■ What is required:
Decide whether each statement agrees with the news report on Atiku's appeal, answering yes or no and quoting the exact words of the report that decide it. 1. The notice of appeal was filed at the registry of the Supreme Court of Nigeria. 2. Buhari ran for the presidency on the Action Congress ticket. 3. Atiku said he would not accept a loss under any circumstances.

■ Quoted text:
Skip to main content

UPDATED: Abubakar Atiku files Appeal against Yar’adua at the Supreme Court.

March 13, 2008
Saharareporters, New York


Lawyers to Alhaji Abubakar Atiku, the presidential candidate of the Action Congress, today filed a notice of appeal at the registry of the Supreme Court of Nigeria to challenge the controversial decision of the Justice James Ogebe-led Presidential Elections Petitions Tribunal. The notice of appeal joins Umaru Musa Yar'adua, Jonathan Goodluck, the People's Democratic Party (PDP), the Independent National Electoral Commission (INEC), INEC’s Chairman, Professor Maurice Iwu, and 804 others.

The tribunal’s verdict has allowed Yar'adua to remain in power for now, despite the elaborate rigging of the 2007 general elections that have been adjudged as the worst in Nigeria's history.

Atiku’s decision to file an appeal was made despite strong pressures orchestrated by Yar’adua’s camp to get the AC presidential candidate to abandon an appeal.

As Saharareporters had earlier reported, Yar’adua’s handlers and political associates had designed an elaborate strategy to dissuade Atiku from appealing the ruling of the Ogebe tribunal that upheld Yar’adua’s “election.”

Yar’adua had recruited several traditional rulers, politicians, media practitioners as well as religious leaders to mount an emotional battle to blackmail Muhammadu Buhari and Atiku from appealing the tribunal’s bizarre ruling. Buhari, who ran for the presidency on the ticket of the All Nigerian Peoples Party (ANPP), had earlier filed an appeal against the verdict.

The Yar’adua camp had hired a few media houses to publicize a campaign calling on Atiku and Buhari to accept the Ogebe ruling that has received wide negative reviews by lawyers and Nigerians.

In private meetings with Atiku, some of Yar’adua’s associates made the case that an appeal by him would “heat up the polity” and prevent Yar’adua from “moving the nation forward.” But one source close to Atiku said the former Vice President to former President Olusegun Obasanjo rejected the arguments. “He told the stakeholders that the real danger is to allow a man to operate as president when his mandate did not come from Nigerian voters,” said the source. He added: “Alhaji Atiku told Yar’adua’s envoys that he is prepared to accept a loss to anybody if the election was transparent, but not when INEC read results based on pure fiction.”

■ Data rows:
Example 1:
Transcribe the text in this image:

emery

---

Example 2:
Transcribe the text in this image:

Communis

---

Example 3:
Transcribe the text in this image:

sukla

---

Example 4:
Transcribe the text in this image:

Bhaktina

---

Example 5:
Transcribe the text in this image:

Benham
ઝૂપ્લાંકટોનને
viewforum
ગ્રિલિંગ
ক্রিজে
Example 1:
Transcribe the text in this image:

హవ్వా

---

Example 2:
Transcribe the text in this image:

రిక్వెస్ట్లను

...

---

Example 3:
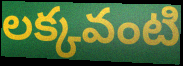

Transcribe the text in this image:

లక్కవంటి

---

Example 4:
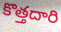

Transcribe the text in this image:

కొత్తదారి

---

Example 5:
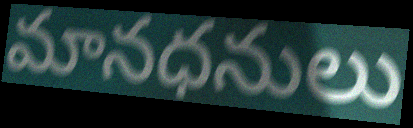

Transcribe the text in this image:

■ Finished answer:
1. Yes: "filed a notice of appeal at the registry of the Supreme Court of Nigeria"
2. No: "ran for the presidency on the ticket of the All Nigerian Peoples Party (ANPP)"
3. No: "he is prepared to accept a loss to anybody if the election was transparent"